E la novità di questa poesia non sta tanto nell’affermazione o nella negazione in sé, nelle convinzioni che il Leopardi enuncia nelle sue poesie, quanto proprio nella forza con cui afferma e nega, nell’impeto con cui prospetta in primo piano se stesso e il proprio ideale, con cui colpisce ciò che lo disturba e lo ostacola. C’è uguale vigore d’eternità del se stesso preda dell’amore e nell’espressione della propria convinzione di dignità umana, sociale. Cosí noi, per comprendere la nuova poesia leopardiana, dobbiamo sentirne il carattere energico, eroico, che si mantiene dal Pensiero dominante alla Ginestra. È un carattere che possiamo dire anche romantico e spiegheremo cosí ancor piú la novità di questa poesia che è piú intimamente romantica della precedente, quando si intenda per romantico non tanto un atteggiamento di vago sogno, di forse e di chissà (le domande del pastore errante), quanto un’ansia religiosa di assoluto, un’impetuosità che vuole nuove costruzioni, un estremo semplicismo che non accetta nulla di già fermato, un individualismo, nel senso piú ampio della parola, che sfocerà poi nel superomismo nietzschano. Senza voler proporre una nuova accezione della parola romanticismo, credo che bisogni invece nel caso del nuovo Leopardi battere proprio sul significato storico del romanticismo, quale si venne formando nella prima metà dell’Ottocento.

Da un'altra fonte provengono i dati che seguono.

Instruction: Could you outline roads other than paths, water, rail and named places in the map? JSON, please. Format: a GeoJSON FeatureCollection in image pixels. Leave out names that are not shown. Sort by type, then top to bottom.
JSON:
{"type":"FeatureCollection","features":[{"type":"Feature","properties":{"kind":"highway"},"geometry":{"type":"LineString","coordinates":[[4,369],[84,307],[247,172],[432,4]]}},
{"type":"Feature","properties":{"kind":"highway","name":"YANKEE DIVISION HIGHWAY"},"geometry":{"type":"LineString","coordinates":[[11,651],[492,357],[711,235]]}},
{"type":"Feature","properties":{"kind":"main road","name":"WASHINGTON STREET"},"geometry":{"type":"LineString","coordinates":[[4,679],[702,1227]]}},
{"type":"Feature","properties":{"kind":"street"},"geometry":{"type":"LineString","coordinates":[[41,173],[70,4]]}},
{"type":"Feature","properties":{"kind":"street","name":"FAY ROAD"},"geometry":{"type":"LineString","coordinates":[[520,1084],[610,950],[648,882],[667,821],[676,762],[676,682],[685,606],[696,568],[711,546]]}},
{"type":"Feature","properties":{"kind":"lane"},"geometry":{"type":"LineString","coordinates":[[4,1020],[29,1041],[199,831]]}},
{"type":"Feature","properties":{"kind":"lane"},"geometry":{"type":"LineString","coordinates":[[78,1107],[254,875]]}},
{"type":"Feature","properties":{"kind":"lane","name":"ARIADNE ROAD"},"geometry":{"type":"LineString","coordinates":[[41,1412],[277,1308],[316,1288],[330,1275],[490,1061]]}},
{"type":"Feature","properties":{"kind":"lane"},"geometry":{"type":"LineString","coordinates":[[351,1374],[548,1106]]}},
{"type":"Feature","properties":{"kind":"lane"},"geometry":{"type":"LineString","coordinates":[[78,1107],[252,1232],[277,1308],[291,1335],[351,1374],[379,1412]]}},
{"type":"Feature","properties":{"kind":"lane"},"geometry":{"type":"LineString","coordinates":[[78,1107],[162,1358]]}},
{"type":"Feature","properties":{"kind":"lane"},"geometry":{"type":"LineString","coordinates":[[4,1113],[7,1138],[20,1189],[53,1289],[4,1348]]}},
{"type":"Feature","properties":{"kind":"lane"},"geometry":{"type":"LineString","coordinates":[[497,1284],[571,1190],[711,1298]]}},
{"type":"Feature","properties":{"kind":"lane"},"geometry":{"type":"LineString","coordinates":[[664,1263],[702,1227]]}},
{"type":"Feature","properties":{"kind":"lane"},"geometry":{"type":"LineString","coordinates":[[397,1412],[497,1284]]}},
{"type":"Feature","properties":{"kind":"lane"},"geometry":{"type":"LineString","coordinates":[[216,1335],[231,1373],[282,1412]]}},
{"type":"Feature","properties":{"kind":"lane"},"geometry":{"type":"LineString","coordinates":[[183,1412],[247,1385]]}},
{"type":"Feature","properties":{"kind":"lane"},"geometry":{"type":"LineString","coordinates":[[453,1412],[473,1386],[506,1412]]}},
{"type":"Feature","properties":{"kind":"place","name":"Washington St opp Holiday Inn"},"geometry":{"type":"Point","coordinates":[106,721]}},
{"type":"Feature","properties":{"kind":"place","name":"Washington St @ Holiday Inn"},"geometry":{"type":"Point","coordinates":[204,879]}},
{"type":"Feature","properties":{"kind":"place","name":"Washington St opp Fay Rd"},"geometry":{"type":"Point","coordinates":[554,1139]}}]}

Il tentativo di erezione del proprio io su tutto il resto della vita e successivamente, ma non piú fiaccamente, quello di erigere la propria legge individuale a legge universale, la propria personalità a modello di dignità virile e a cardine di una nuova società, la richiesta finalmente chiara e sicura di una vera vita spirituale e non comoda, non di compromesso, sono indizi di pretto romanticismo, quali non si erano avuti cosí nettamente nel precedente Leopardi.

Questo carattere di romanticismo è cosí intimo alla nuova poesia leopardiana che cercando piú largamente di spiegare le qualità formali di questa, ne dovremo anche sempre piú sentire la vera, essenziale natura romantica.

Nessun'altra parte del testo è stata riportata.